What the exercise asks =>
Copy the lines of the items below without any changes, from the first line through the line containing "Kristuksen kirkastuminen vahvistaa uskomme".

━━━━━ Material for the task

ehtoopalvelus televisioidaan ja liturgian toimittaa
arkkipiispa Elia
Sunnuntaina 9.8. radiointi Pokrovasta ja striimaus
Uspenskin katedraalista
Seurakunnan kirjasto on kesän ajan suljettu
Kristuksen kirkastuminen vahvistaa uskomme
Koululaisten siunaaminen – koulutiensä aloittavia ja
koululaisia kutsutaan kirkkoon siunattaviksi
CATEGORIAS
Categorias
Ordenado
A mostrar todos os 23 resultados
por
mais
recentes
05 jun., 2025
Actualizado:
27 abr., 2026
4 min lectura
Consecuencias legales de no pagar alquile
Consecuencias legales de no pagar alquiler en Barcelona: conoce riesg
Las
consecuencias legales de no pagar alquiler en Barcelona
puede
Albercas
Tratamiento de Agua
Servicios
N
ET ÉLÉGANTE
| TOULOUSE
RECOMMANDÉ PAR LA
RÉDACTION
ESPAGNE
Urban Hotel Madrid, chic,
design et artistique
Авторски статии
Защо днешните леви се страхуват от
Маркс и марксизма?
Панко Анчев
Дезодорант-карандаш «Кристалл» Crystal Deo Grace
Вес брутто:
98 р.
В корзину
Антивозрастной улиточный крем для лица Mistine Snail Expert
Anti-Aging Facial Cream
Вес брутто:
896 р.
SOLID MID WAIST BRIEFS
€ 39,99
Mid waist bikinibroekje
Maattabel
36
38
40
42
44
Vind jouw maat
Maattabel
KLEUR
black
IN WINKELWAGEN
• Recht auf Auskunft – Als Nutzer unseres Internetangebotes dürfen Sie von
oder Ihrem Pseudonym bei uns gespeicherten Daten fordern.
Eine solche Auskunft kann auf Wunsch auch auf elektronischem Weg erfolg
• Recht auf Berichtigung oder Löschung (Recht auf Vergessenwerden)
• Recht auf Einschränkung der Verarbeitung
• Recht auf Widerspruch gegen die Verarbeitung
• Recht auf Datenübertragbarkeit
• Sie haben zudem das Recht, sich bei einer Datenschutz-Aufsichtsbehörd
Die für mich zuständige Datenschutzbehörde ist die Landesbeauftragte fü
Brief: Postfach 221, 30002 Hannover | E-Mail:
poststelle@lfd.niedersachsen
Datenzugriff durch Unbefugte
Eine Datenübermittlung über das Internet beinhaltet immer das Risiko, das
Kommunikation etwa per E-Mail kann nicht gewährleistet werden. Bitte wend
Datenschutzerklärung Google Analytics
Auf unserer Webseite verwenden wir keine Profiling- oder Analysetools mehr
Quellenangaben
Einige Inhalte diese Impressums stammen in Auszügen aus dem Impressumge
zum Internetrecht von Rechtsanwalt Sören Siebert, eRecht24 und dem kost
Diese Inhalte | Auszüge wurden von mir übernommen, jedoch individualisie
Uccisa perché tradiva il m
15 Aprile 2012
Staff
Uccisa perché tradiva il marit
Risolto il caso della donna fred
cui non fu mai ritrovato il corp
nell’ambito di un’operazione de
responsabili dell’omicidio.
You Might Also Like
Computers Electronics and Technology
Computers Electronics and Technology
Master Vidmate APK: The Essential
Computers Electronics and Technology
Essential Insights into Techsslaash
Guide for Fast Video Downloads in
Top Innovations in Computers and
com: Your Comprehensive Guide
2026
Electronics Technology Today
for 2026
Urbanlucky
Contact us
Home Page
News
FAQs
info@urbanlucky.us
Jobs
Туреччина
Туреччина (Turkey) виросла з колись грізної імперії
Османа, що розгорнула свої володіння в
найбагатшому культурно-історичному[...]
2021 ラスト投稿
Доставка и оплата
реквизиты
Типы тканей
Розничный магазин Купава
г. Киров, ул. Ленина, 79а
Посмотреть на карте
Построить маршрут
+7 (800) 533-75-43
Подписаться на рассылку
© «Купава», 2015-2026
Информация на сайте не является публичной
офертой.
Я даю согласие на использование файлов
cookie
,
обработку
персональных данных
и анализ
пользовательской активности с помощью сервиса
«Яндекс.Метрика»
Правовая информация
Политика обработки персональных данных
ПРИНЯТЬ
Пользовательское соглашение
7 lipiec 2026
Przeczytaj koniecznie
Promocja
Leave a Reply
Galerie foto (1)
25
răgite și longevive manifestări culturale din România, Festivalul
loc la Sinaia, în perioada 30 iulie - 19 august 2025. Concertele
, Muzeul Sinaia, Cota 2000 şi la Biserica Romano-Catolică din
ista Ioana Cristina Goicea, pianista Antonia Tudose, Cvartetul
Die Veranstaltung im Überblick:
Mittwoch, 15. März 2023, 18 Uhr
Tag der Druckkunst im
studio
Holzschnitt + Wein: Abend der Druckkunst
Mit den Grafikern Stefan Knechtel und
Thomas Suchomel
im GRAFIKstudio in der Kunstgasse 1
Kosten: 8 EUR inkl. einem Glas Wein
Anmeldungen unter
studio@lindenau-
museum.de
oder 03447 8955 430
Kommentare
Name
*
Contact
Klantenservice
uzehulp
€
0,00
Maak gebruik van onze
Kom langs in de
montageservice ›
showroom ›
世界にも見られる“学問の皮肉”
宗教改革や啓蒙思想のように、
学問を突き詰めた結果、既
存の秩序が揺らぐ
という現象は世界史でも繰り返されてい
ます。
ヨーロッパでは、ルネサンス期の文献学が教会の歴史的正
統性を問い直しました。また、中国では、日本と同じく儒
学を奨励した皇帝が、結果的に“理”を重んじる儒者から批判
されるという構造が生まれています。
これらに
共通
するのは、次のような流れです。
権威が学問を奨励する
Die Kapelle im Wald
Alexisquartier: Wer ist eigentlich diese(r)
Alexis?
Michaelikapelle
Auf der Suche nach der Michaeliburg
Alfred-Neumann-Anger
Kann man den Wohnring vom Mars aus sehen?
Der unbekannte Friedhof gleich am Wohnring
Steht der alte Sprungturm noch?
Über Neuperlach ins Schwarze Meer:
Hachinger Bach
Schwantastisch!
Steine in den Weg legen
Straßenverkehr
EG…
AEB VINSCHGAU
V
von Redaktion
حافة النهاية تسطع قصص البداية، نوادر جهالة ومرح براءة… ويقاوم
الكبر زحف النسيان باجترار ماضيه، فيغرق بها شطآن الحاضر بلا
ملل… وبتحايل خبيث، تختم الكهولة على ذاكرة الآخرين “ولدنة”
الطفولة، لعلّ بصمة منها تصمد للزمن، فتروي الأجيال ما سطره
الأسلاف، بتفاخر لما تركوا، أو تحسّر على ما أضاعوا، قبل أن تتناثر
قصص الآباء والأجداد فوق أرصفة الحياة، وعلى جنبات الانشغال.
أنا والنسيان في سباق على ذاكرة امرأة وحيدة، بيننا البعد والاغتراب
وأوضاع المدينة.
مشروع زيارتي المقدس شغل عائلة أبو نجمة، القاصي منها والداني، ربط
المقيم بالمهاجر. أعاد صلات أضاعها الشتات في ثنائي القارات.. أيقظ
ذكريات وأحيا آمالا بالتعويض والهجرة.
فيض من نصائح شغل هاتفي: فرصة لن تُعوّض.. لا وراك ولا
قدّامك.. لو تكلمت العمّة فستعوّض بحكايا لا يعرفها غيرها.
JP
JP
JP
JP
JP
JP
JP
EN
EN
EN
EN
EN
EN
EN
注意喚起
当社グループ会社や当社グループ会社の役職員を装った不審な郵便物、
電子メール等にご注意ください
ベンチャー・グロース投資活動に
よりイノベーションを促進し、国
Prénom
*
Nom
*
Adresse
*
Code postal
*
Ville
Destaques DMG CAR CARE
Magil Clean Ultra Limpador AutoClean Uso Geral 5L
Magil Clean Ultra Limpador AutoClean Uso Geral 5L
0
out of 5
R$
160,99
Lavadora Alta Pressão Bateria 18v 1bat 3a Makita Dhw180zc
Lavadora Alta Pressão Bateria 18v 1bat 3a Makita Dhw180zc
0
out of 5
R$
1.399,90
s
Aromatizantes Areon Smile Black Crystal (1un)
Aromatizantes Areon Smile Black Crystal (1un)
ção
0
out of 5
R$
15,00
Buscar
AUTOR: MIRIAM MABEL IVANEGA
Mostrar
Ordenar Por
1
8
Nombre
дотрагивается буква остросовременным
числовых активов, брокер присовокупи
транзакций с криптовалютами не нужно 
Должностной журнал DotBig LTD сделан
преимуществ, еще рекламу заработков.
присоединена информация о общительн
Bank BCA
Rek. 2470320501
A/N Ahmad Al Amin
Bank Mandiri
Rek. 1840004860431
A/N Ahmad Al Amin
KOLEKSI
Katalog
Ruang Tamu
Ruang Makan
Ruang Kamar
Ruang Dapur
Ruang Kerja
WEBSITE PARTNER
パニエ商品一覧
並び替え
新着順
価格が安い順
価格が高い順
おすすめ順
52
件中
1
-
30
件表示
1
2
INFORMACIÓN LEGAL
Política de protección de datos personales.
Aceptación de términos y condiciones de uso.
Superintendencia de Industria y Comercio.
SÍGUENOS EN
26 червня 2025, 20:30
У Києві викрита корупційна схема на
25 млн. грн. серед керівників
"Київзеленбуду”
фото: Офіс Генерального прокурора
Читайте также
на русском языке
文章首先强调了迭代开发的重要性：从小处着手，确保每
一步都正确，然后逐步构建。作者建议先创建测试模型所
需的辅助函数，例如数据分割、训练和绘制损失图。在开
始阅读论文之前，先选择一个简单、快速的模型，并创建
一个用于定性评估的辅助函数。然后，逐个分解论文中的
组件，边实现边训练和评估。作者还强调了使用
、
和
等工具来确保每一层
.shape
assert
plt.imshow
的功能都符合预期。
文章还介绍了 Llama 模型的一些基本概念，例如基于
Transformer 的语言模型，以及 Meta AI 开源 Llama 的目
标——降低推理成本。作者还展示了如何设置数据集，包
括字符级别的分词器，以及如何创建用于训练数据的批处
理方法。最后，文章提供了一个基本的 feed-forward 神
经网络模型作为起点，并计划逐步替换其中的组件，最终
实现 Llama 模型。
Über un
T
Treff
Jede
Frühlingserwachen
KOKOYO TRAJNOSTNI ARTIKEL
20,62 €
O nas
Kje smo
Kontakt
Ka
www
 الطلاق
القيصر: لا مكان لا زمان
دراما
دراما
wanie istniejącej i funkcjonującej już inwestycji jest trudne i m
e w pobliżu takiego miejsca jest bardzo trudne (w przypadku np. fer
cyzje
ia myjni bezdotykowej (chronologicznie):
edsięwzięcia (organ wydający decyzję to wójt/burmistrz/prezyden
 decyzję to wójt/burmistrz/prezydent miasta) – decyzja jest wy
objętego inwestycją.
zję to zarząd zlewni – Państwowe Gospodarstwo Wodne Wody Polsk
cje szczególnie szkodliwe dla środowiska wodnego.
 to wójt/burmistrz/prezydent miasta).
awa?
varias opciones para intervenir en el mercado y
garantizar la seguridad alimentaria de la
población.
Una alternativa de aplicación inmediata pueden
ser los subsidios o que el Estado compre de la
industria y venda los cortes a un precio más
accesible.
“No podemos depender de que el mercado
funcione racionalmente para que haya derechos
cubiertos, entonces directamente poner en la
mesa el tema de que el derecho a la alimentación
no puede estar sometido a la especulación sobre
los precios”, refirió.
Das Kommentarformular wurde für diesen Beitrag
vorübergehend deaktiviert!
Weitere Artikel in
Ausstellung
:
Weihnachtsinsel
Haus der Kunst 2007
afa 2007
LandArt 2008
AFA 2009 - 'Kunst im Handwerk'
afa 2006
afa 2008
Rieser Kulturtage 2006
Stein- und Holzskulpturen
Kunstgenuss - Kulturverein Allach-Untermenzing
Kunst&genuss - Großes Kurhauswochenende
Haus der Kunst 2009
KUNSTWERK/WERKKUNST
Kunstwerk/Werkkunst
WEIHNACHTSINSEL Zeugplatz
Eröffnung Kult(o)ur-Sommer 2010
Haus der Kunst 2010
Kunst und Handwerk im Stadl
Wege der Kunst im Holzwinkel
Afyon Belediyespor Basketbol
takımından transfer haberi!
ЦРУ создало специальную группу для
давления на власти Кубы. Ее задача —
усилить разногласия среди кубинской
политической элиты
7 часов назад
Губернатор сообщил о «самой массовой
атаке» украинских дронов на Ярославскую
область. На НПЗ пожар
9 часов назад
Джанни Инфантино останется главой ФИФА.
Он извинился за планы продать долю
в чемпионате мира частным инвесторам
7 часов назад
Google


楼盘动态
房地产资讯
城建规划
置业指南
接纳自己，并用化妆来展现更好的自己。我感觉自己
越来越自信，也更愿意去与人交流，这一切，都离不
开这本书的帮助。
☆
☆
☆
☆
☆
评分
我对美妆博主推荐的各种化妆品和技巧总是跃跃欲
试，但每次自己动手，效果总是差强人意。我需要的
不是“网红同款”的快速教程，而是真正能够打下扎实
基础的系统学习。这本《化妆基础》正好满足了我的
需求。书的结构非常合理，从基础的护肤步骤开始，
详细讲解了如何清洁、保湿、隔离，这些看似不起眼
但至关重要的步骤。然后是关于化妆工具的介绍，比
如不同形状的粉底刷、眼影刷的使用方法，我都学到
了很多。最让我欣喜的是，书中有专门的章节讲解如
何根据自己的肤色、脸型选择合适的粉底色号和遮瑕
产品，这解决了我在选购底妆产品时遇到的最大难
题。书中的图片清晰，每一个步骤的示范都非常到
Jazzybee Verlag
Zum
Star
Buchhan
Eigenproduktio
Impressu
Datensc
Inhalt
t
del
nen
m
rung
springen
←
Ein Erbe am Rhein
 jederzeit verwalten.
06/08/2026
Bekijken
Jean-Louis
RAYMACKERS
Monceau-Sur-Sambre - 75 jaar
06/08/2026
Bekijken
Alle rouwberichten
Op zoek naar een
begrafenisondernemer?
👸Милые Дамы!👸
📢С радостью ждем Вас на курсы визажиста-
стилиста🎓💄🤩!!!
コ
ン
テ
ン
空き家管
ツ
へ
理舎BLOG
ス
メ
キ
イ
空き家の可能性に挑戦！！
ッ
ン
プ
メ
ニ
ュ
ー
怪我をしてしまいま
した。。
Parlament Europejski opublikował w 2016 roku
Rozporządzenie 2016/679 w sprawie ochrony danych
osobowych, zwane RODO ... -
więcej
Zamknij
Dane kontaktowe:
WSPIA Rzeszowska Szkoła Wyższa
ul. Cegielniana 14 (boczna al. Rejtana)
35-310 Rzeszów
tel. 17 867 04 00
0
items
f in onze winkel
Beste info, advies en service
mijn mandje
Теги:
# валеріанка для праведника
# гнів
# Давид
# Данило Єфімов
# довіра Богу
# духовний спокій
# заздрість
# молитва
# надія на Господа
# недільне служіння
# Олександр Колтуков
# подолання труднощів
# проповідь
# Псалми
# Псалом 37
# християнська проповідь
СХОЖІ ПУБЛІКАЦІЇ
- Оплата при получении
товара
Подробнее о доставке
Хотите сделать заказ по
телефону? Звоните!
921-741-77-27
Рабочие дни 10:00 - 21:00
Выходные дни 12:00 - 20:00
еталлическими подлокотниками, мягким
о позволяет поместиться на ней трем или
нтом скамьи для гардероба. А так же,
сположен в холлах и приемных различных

━━━━━━━━━━

Task response =>
ehtoopalvelus televisioidaan ja liturgian toimittaa
arkkipiispa Elia
Sunnuntaina 9.8. radiointi Pokrovasta ja striimaus
Uspenskin katedraalista
Seurakunnan kirjasto on kesän ajan suljettu
Kristuksen kirkastuminen vahvistaa uskomme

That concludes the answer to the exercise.